The USPSTF says most syphilis infections in the U.S. in 2014 were in men who have sex with men. People with HIV are also at high risk for the infection, as are certain minority groups, geographic areas and young men.
Kurth said there is a solid testing approach and very effective and relatively inexpensive treatment regimens for syphilis.
The USPSTF can’t say how often screening should be done, however. Some studies suggest improved detection when men who have sex with men and people with HIV are screened every three months, compared to every year.
The test is a two-step process which requires two positive results. The CDC recommends penicillin G benzathine as treatment.
Treating syphilis with antibiotics can lead to “substantial health benefits” by curing the infection, preventing late-stage disease and stopping its transmission to other people, according to the USPSTF.
The panel says the harms of screening “are likely to be small, including false-positive results that lead to further testing, anxiety, and possible stigma. Harms of treatment, such as allergic reactions to penicillin, are also small.”
In an editorial, two researchers say the resurgence of syphilis is disheartening, given the availability of tools to combat it.
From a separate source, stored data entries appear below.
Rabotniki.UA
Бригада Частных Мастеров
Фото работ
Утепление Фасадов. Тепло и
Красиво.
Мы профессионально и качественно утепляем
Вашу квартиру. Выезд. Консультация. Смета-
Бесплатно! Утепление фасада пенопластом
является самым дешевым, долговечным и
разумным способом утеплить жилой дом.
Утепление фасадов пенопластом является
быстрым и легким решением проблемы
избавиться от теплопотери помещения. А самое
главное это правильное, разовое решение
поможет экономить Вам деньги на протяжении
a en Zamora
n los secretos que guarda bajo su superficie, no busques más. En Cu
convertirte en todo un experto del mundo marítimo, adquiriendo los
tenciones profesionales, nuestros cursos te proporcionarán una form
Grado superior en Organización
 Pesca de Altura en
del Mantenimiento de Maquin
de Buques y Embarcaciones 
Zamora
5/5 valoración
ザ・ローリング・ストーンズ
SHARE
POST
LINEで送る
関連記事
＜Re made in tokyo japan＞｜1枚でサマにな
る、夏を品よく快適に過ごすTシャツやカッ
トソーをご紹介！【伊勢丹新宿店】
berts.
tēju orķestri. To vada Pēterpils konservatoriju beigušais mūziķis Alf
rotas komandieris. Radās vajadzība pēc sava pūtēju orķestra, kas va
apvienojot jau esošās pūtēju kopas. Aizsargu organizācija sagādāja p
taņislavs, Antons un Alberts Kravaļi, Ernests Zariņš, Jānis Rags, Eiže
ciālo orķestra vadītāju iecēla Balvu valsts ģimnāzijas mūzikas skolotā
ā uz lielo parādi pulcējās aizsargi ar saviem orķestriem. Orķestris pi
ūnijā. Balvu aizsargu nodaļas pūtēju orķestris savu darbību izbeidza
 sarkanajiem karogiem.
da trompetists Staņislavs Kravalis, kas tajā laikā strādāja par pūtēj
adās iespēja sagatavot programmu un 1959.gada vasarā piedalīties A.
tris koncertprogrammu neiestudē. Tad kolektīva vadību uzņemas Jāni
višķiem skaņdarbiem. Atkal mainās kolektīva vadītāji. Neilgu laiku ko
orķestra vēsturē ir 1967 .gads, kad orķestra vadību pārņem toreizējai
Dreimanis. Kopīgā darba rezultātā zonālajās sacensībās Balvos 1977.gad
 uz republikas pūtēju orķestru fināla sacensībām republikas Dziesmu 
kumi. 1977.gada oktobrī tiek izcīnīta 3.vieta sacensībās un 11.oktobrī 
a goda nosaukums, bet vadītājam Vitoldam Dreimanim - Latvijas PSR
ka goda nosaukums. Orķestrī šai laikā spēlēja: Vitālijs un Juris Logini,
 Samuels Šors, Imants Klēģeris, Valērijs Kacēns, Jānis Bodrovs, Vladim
Lack of funding, changing sexual behaviors and a focus on HIV infections may have contributed to the increase in syphilis infections, write Dr. Charles Hicks, of the University of California, San Diego and Dr. Meredith Clement, of Duke University in Durham, North Carolina.
“The good news is that fixing what has gone wrong does not require huge capital investment, breakthrough technological advances, or massive restructuring of our health care systems,” they write. “Improvements are at hand and require mostly focus and commitment on the part of the health care community.”